The finished copy should hold every entry exactly as given, and no pictures.

■ SUPPLIED MATERIAL:
== == ==

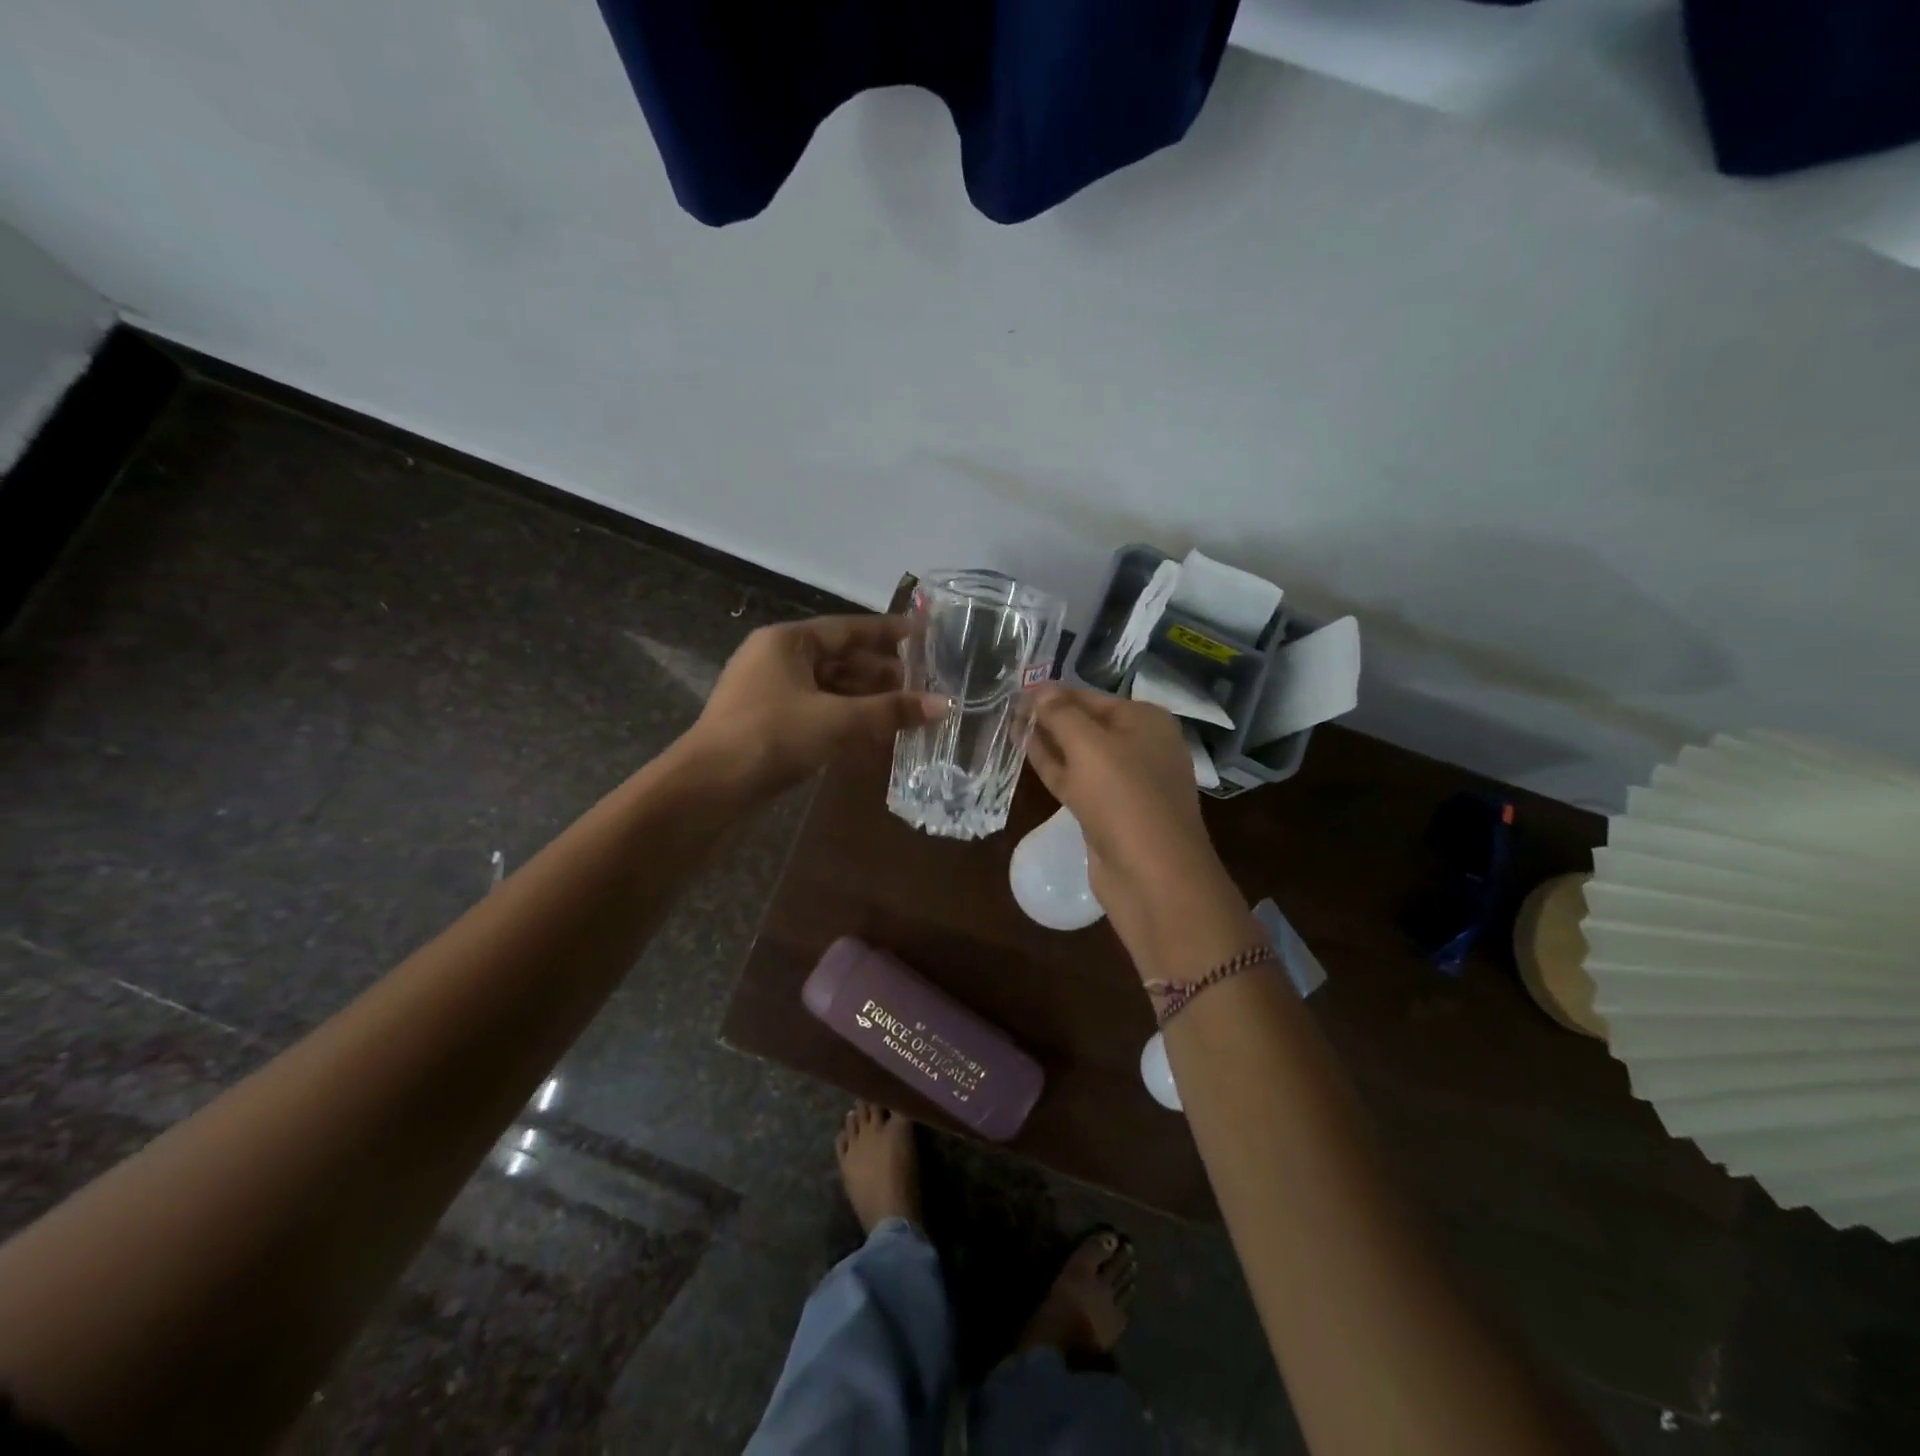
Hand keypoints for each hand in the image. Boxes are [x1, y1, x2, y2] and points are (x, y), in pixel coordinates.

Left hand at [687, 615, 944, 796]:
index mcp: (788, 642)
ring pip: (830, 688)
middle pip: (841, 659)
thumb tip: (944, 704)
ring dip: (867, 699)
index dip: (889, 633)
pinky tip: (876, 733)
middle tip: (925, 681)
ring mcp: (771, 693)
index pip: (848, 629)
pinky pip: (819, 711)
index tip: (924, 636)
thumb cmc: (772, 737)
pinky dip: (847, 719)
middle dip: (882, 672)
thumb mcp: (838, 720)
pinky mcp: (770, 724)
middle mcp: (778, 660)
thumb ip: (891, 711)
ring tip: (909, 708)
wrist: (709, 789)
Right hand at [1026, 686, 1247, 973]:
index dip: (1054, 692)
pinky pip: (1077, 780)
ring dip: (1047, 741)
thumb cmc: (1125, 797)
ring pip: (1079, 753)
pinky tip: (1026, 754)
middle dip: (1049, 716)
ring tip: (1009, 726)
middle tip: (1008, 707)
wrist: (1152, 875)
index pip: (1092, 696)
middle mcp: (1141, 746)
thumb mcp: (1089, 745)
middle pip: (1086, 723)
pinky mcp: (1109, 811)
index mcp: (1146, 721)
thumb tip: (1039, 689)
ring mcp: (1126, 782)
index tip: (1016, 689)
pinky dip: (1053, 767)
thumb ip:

== == ==

■ COMPLETED TASK:
Hand keypoints for each hand in the image. Boxes are [x1, y1, x2, y2] and points are (x, y), in pixel coordinates.

Left hand at [687, 615, 944, 796]:
index mcp: (788, 642)
ring pip: (830, 688)
middle pip: (841, 659)
thumb tip: (944, 704)
ring dip: (867, 699)
index dip: (889, 633)
pinky tip: (876, 733)
middle tip: (925, 681)
ring mcp: (771, 693)
index pip: (848, 629)
pinky pip: (819, 711)
index tip: (924, 636)
thumb cmc: (772, 737)
pinky dip: (847, 719)
middle dip: (882, 672)
thumb mcp: (838, 720)
pinky mcp: (770, 724)
middle mcp: (778, 660)
thumb ip: (891, 711)
ring tip: (909, 708)
wrist: (709, 789)
Right hand at [1026, 686, 1247, 973]:
index dip: (1054, 692)
pinky pip: (1077, 780)
ring dip: (1047, 741)
thumb cmc: (1125, 797)
ring pip: (1079, 753)
pinky tip: (1026, 754)
middle dip: (1049, 716)
ring tip: (1009, 726)
middle tip: (1008, 707)
wrist: (1152, 875)
index pip: (1092, 696)
middle mcp: (1141, 746)
thumb mcp: (1089, 745)
middle pip: (1086, 723)
pinky mcp: (1109, 811)
index mcp: (1146, 721)
thumb tip: (1039, 689)
ring mcp: (1126, 782)
index tip: (1016, 689)
pinky dip: (1053, 767)
thumb ip:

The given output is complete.